■ Work order 1:
Copy word for word the part of the eclipse eye-safety article that opens with the words containing "If you’ve damaged" and closes with "are probably unharmed.".
■ Work order 2:
List every sentence that the eclipse eye-safety article quotes directly from Dr. Jason Comander.
■ Work order 3:
Answer these questions from the eclipse eye-safety article.
(a) What position does Dr. Jason Comander hold?
(b) Within what time span would someone with damaged eyes notice visual problems?
(c) Which two ways of watching the eclipse does the article say mean you don't need to worry?

■ Passage to read:
Segment Open
If your vision is fine right now, you probably didn’t burn your retina looking at the


Worried you might have hurt your eyes watching the eclipse?

If they’re just a bit sore or dry, it doesn’t necessarily mean anything bad happened. It’s normal for your eyes to tire from staring at something in the distance for a long time. If you were diligent about wearing eclipse glasses or watching the eclipse through a pinhole, you don’t need to worry, experts say.

“If you stare at the sun for a split second, it won’t damage your eyes,” Dr. Jason Comander, director of the Inherited Retinal Disorders Service at Mass Eye and Ear, said in a blog post on the hospital’s website. “You may see an afterimage and it can go away.”

But if you were peeking again and again, you may have damaged your retina. “Surprisingly, it does not hurt to burn your retinas,” Comander said.

If you’ve damaged your eyes, you won’t feel pain, but will notice visual problems within four to six hours, or sometimes after 12 hours. So if you’re reading this now and your vision is normal, you are probably unharmed.
Segment Closed
■ Material provided:
Segment Open
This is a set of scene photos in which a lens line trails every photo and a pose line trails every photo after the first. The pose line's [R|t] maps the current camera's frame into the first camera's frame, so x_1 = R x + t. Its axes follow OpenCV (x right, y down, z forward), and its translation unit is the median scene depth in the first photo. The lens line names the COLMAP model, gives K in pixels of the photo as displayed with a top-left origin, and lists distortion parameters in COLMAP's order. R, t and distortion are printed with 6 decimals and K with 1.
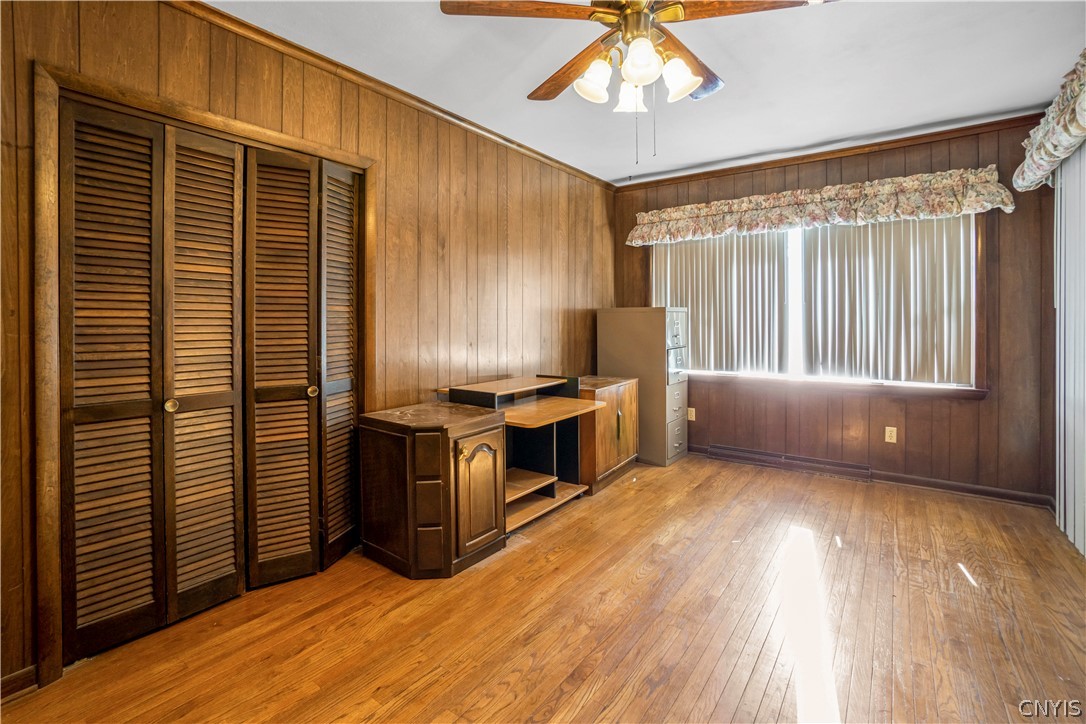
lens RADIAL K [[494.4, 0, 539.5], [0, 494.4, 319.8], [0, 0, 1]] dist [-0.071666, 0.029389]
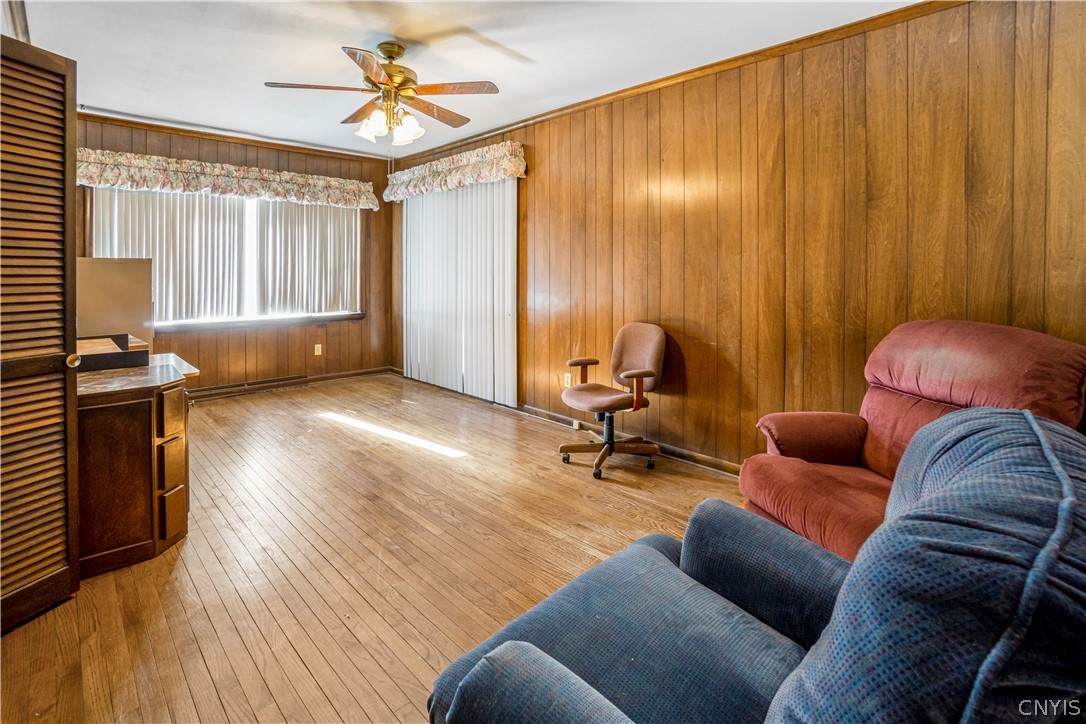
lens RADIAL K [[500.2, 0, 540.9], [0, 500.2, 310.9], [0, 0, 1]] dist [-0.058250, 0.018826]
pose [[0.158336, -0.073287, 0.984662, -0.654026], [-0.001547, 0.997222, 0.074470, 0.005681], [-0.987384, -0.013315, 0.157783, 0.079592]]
Segment Closed
■ Exercise result 1:
If you’ve damaged your eyes, you won’t feel pain, but will notice visual problems within four to six hours, or sometimes after 12 hours. So if you’re reading this now and your vision is normal, you are probably unharmed.

■ Exercise result 2:
- If you stare at the sun for a split second, it won't damage your eyes.
- You may see an afterimage and it can go away.
- Surprisingly, it does not hurt to burn your retinas.

■ Exercise result 3:
(a) He is director of the Inherited Retinal Disorders Service at Mass Eye and Ear.
(b) Within four to six hours, or sometimes after 12 hours.
(c) Wearing eclipse glasses or watching the eclipse through a pinhole.